§ **Extracted text**:

# Scraping and Parsing Sites

![Harry Potter Parsing](images/parser_tongue.png)

Many data analysis projects require gathering and processind data from the Internet site pages. Following code example will help you with basic tools of scraping and parsind data from the sites.

## Import libraries

In [None]:
import os
import re
import nltk
import string
import pymorphy2
import matplotlib.pyplot as plt
from urllib.request import Request, urlopen
from bs4 import BeautifulSoup
from nltk import word_tokenize
from nltk.probability import FreqDist
from nltk.corpus import stopwords
from pymorphy2 import tokenizers
from wordcloud import WordCloud

nltk.download('stopwords')
nltk.download('punkt')
MORPH = pymorphy2.MorphAnalyzer()

## Get text from MiBA's page

Let's get the text from [Master in Business Analytics and Big Data (MiBA)](https://gsom.spbu.ru/en/programmes/graduate/miba/) internet site page. We use standard `urllib` library to get `html` data from the page and [Beautiful Soup](https://beautiful-soup-4.readthedocs.io/en/latest/) library to parce `html`:

In [None]:
URL_2_SCRAP = 'https://gsom.spbu.ru/en/programmes/graduate/miba/'

In [None]:
request = Request(URL_2_SCRAP)

§ **The data**:
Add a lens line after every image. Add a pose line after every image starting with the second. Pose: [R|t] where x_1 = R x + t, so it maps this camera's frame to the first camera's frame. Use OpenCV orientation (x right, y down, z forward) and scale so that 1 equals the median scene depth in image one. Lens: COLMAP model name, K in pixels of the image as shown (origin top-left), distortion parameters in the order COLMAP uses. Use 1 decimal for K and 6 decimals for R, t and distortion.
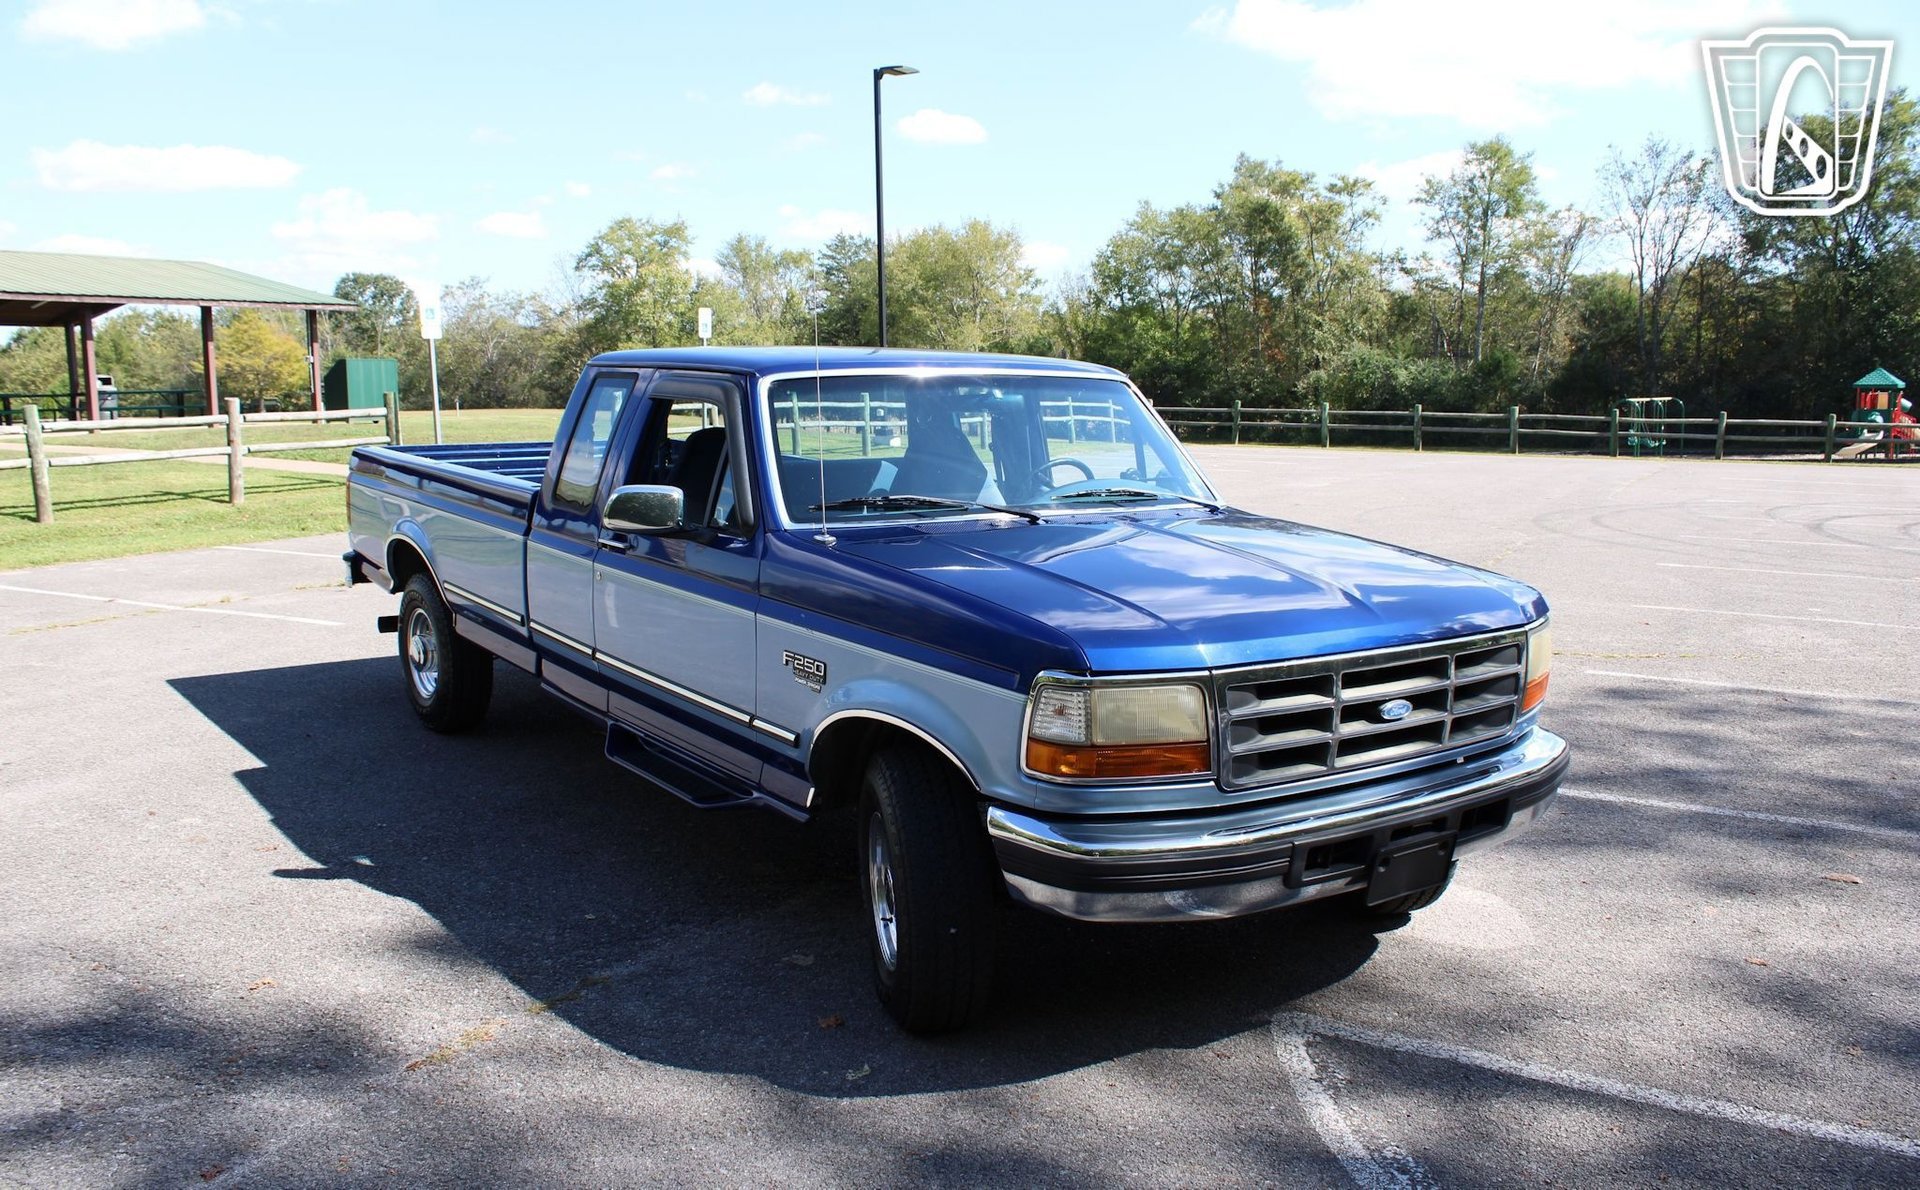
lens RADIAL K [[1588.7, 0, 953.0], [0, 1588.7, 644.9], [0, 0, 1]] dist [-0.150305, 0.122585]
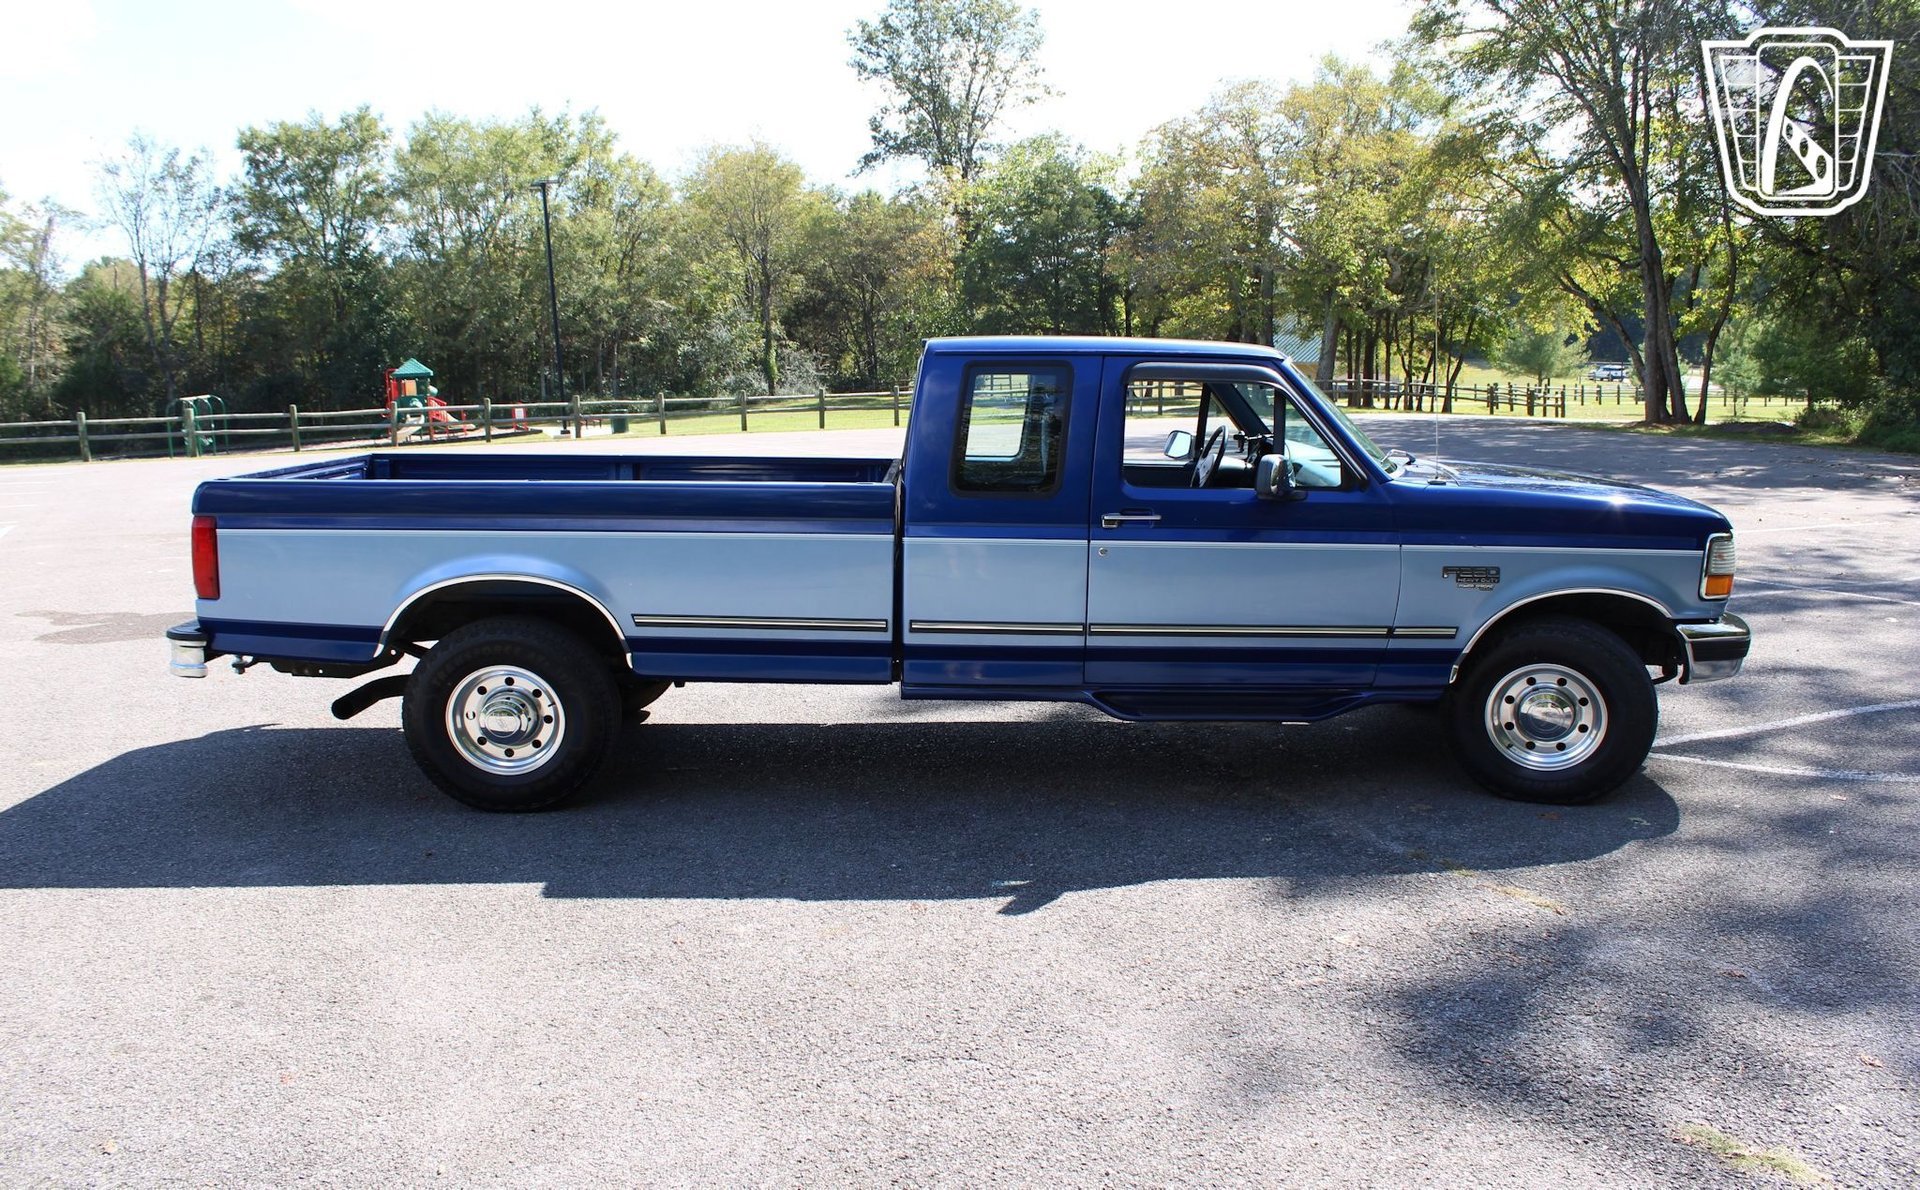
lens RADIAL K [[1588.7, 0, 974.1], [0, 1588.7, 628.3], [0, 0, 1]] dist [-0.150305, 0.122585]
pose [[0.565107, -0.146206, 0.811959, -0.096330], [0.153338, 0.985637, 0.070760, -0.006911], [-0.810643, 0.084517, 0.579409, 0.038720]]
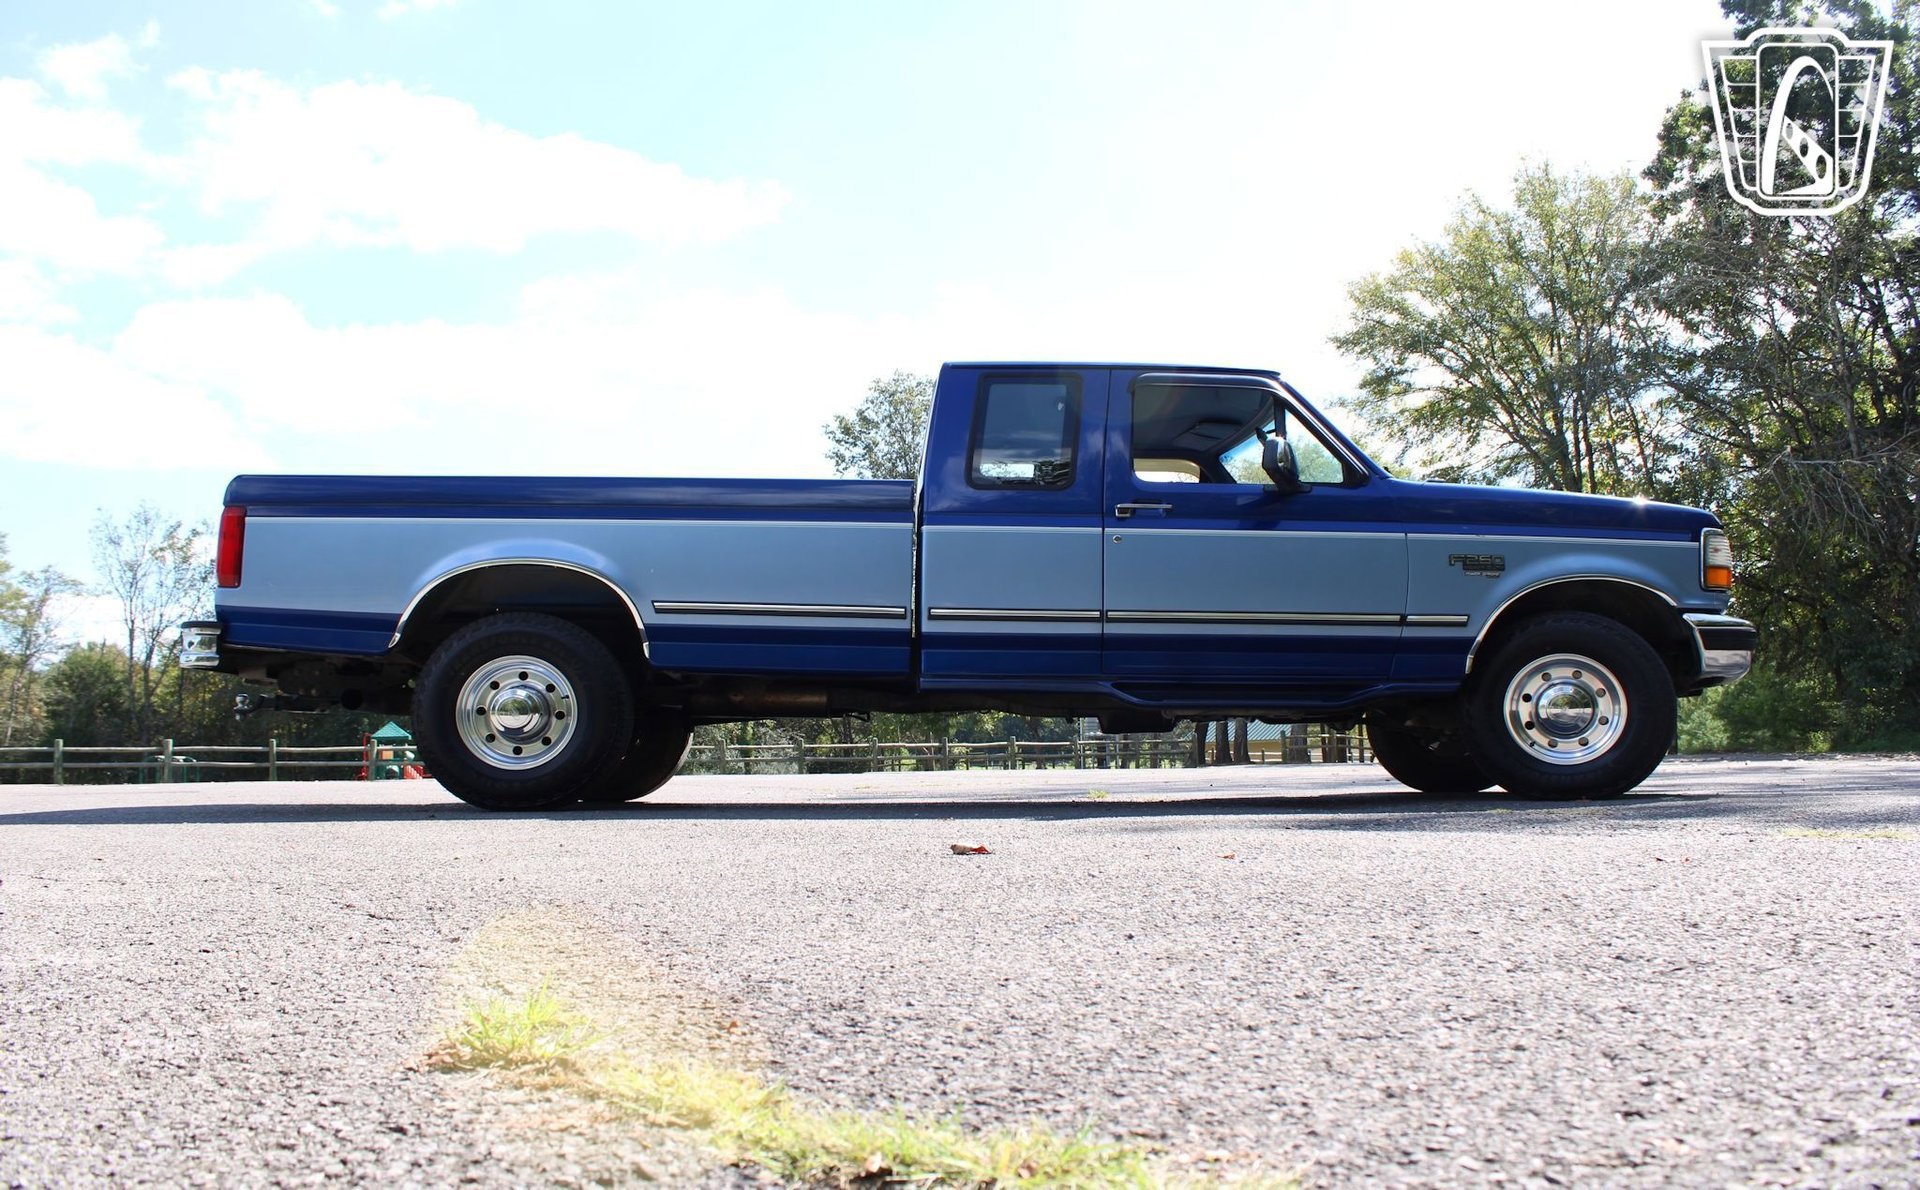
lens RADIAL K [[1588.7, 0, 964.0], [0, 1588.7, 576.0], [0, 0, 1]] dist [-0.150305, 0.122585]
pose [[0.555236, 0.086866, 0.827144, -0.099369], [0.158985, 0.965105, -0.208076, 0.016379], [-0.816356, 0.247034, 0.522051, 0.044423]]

§ **Work request**:
Duplicate the part of the scraping tutorial starting with "Let's get the" and going on through "request = Request(URL_2_SCRAP)". Rely only on the scraping tutorial; the rows play no part.

§ **Answer to this exercise**:
Let's get the text from [Master in Business Analytics and Big Data (MiBA)](https://gsom.spbu.ru/en/programmes/graduate/miba/) internet site page. We use standard `urllib` library to get `html` data from the page and [Beautiful Soup](https://beautiful-soup-4.readthedocs.io/en/latest/) library to parce `html`:

In [None]:
URL_2_SCRAP = 'https://gsom.spbu.ru/en/programmes/graduate/miba/'

In [None]:
request = Request(URL_2_SCRAP)